Gaspard se tortilla un peu et cracha une nouvelle gorgée de sang mêlé de salive. En lui cognant dessus, j'avais dû casser quelque chose dans sa bouche – une dent – ou à l'arrière de son nez de sorte que le liquide poisseux se déversait dans sa gorge. Je réduisis encore le poids que je faisais peser sur l'inconnu en prenant appui sur mes talons, puis le fixai droit dans les yeux. De toute façon, s'il cherchait à s'enfuir, il n'irait pas bien loin.

- J'ai des conditions, Gaspard Olbec, dis-je lentement. Niels le sait.

- Et il a promis de les respecter. Ton ami Vallet le sait.

Je secouai la tête en choisissant d'ignorer l'amusement du Revenant et sa formulation identique à la mienne.

- Au moindre pas de travers les concernant, l'accord ne tiendra plus, c'est clair ? Je veux une protection jour et nuit de mes parents et mon frère, ainsi que celle de l'amie que je compte faire sortir.

- Ce sera fait, affirma plus sérieusement Gaspard.
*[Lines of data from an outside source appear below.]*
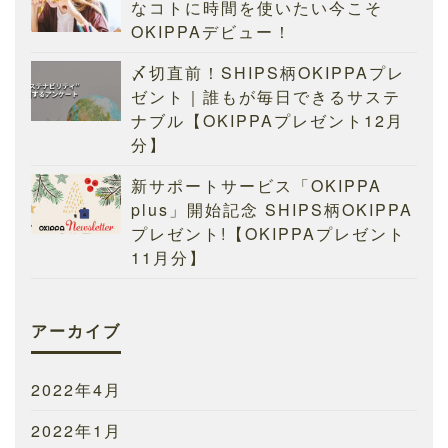
なコトに時間を使いたい今こそ
OKIPPAデビュー！
〆切直前！SHIPS柄OKIPPAプレ
ゼント｜誰もが毎日できるサステ
ナブル【OKIPPAプレゼント12月
分】
新サポートサービス「OKIPPA
plus」開始記念 SHIPS柄OKIPPA
プレゼント!【OKIPPAプレゼント
11月分】
アーカイブ
2022年4月
2022年1月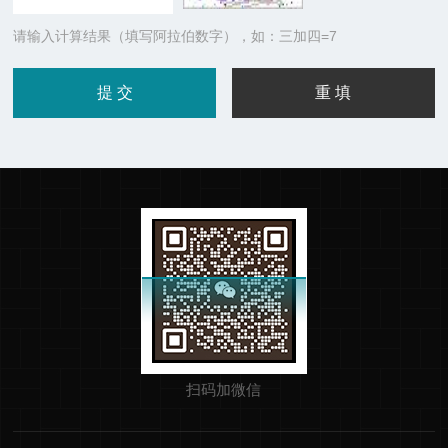
请输入计算结果（填写阿拉伯数字），如：三加四=7
扫码加微信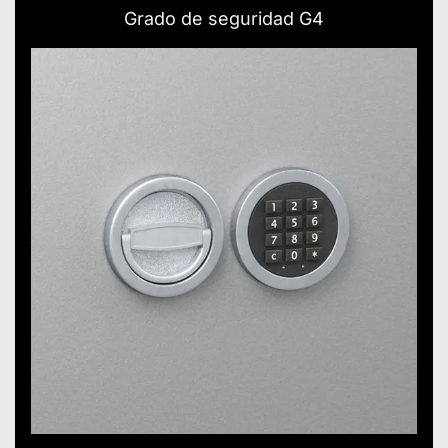
Grado de seguridad G4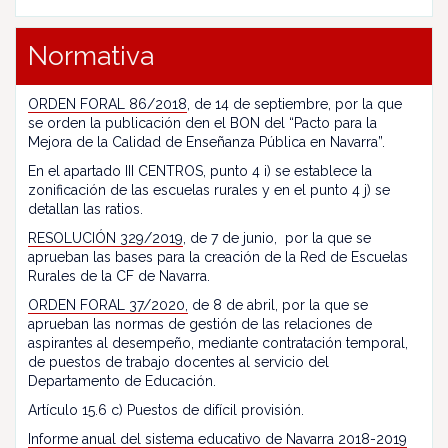
Normativa
ORDEN FORAL 86/2018
, de 14 de septiembre, por la que
se orden la publicación den el BON del “Pacto para la
Mejora de la Calidad de Enseñanza Pública en Navarra”.
En el apartado III CENTROS, punto 4 i) se establece la
zonificación de las escuelas rurales y en el punto 4 j) se
detallan las ratios.
RESOLUCIÓN 329/2019
, de 7 de junio, por la que se
aprueban las bases para la creación de la Red de Escuelas
Rurales de la CF de Navarra.
ORDEN FORAL 37/2020,
de 8 de abril, por la que se
aprueban las normas de gestión de las relaciones de
aspirantes al desempeño, mediante contratación temporal,
de puestos de trabajo docentes al servicio del
Departamento de Educación.
Artículo 15.6 c) Puestos de difícil provisión.
Informe anual del sistema educativo de Navarra 2018-2019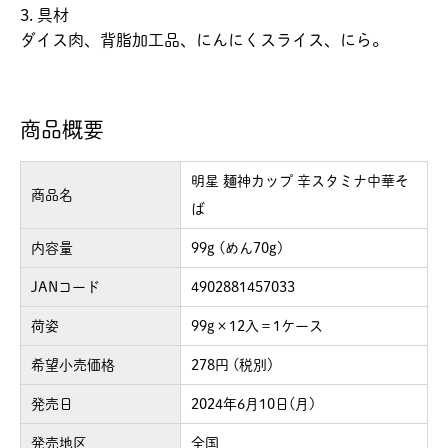
3. 具材
ダイス肉、背脂加工品、にんにくスライス、にら。
商品概要
明星 麺神カップ 辛スタミナ中華そ
商品名
ば
内容量
99g (めん70g)
JANコード
4902881457033
荷姿
99g×12入＝1ケース
希望小売価格
278円 (税別)
発売日
2024年6月10日(月)
発売地区
全国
J'inspirai un grand coup. Ma décision était prise depuis longtemps, mais le moment était venu de l'assumer. Je lâchai totalement le col de l'humain.
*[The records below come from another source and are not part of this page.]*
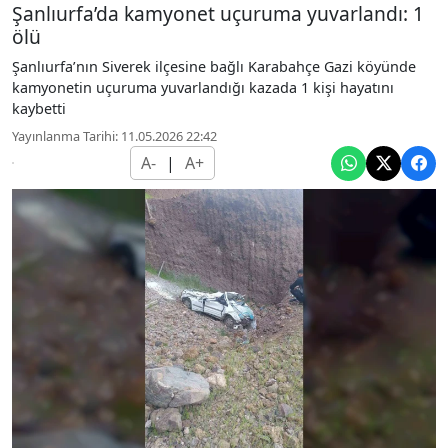
Şanlıurfa’da kamyonet uçuruma yuvarlandı: 1
ölü
Şanlıurfa’nın Siverek ilçesine bağlı Karabahçe Gazi köyünde
kamyonetin uçuruma yuvarlandığı kazada 1 kişi hayatını
kaybetti
Yayınlanma Tarihi: 11.05.2026 22:42
A-
|
A+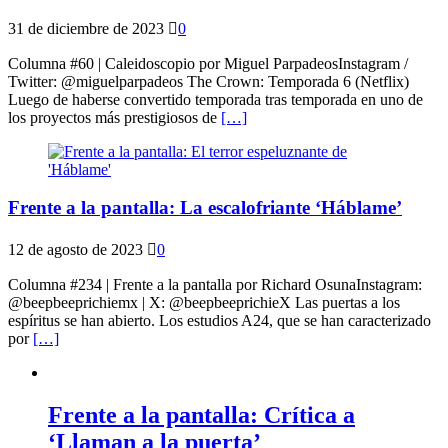
31 de diciembre de 2023
0
Columna #60 | Caleidoscopio por Miguel ParpadeosInstagram /
Twitter: @miguelparpadeos The Crown: Temporada 6 (Netflix)
Luego de haberse convertido temporada tras temporada en uno de
los proyectos más prestigiosos de
[…]
Frente a la pantalla: La escalofriante ‘Háblame’
12 de agosto de 2023
0
Columna #234 | Frente a la pantalla por Richard OsunaInstagram:
@beepbeeprichiemx | X: @beepbeeprichieX Las puertas a los
espíritus se han abierto. Los estudios A24, que se han caracterizado
por
[…]
Frente a la pantalla: Crítica a
‘Llaman a la puerta’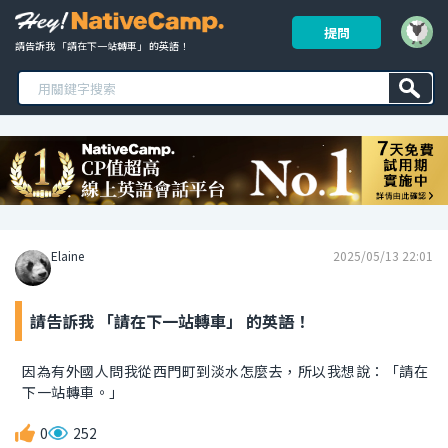
提問
請告訴我 「請在下一站轉車」 的英語！ 
Elaine
2025/05/13 22:01
請告訴我 「請在下一站轉車」 的英語！
因為有外國人問我從西門町到淡水怎麼去，所以我想說：「請在
下一站轉車。」
0
252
- C'est d'accord, soufflai-je. Je jouerai dans votre camp. Mais je veux un entretien face-à-face avec Niels, et je tiens à connaître les détails de son plan avant qu'il ne fasse quoi que ce soit.
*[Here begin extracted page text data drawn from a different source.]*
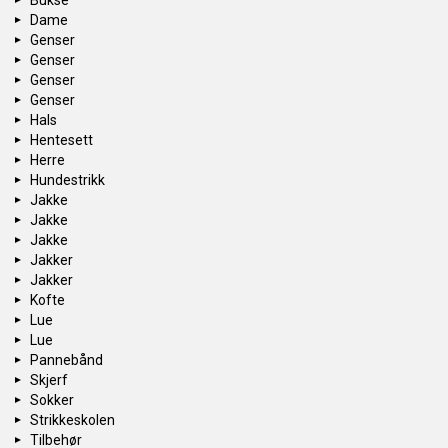
Bukse
Dame
Genser
Genser
Genser
Genser
Hals
Hentesett
Herre
Hundestrikk
Jakke
Jakke
Jakke
Jakker
Jakker
Kofte
Lue
Lue
Pannebånd
Skjerf
Sokker
Strikkeskolen
Tilbehør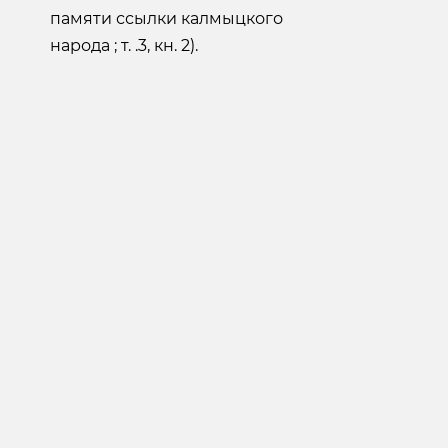
памяти ссылки калмыцкого
народа ; т. .3, кн. 2).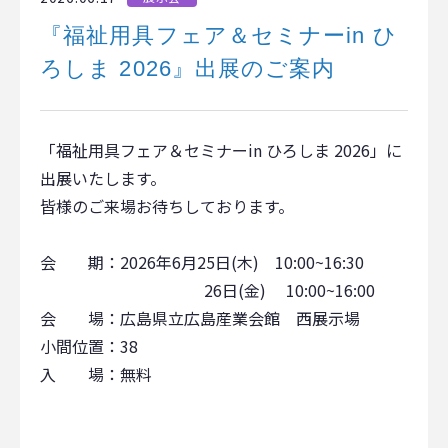
『福祉用具フェア＆セミナーin ひ
ろしま 2026』出展のご案内
「福祉用具フェア＆セミナーin ひろしま 2026」に
出展いたします。
皆様のご来場お待ちしております。
会 期：2026年6月25日(木) 10:00~16:30
26日(金) 10:00~16:00
会 場：広島県立広島産業会館 西展示場
小間位置：38
入 場：無料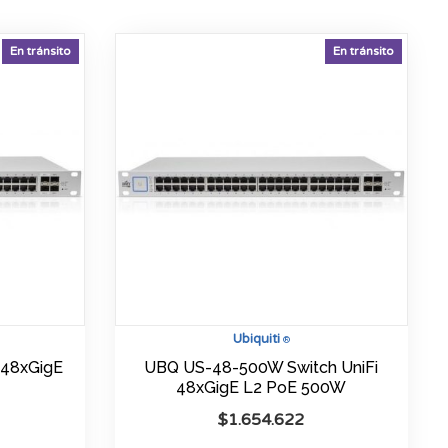
En tránsito
En tránsito
Ubiquiti
®
 48xGigE
UBQ US-48-500W Switch UniFi
48xGigE L2 PoE 500W
$
1.654.622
- Je transmettrai l'information.

Je me relevai d'un bond souple, et, dans le même mouvement, remis Gaspard Olbec sur ses jambes. Il fit rouler ses épaules malmenées par notre court affrontement et me regarda aller récupérer mon arme à l'autre bout du toit. Je glissai celle-ci à ma ceinture et revint vers lui avec vivacité. Les bras le long du corps, il ne broncha pas.

- Et maintenant ? Je pars en premier ou toi ? s'informa-t-il.

Un rire m'échappa et je souris d'une oreille à l'autre. Ben tiens, puisque j'avais conclu un semblant de pacte avec les Revenants, j'allais sortir main dans la main de cet immeuble avec ce mec !

- Rien de tout ça, le contredis-je mielleusement. Moi je saute du toit, et toi, tu restes ici.

Sans laisser la possibilité à Gaspard Olbec de répliquer, j'abattis le plat de ma main sur sa nuque et le laissai s'affaler sans connaissance sur le sol bétonné. Il aurait un bon mal de crâne au réveil, mais ce serait tout. Et moi, je pouvais m'en aller tranquillement.

Allan choisit cet instant pour me rappeler.

- Luna ? Je suis juste au-dessus, je descends ?

- Changement de plan, récupère-moi devant la mairie. Il y a un peu trop de monde par ici.

Tout ce que je ne voulais pas, c'était que les Revenants dans la rue en contrebas ne prennent peur pour leur agent s'ils voyaient un jet armé se poser sur ce même toit.

Je m'approchai du rebord, fléchis les jambes, et me laissai tomber. Au dernier moment, je ralentis ma chute en me rattrapant à un balcon qui grinçai d'ailleurs sous le choc, puis j'atterris sur le bitume. La rue resta déserte : les Revenants ne m'avaient pas vue quitter les lieux. Je fonçai donc en vitesse doit devant moi, et refis en sens inverse la route qui m'avais conduite ici.

Le gros speed-jet piloté par Allan se trouvait bien là, garé soigneusement sur le parking de la mairie à côté de deux voitures d'employés, ce qui était presque risible. Le plan incliné s'ouvrit et je montai dedans, cette fois-ci pour de bon. L'opération était terminée.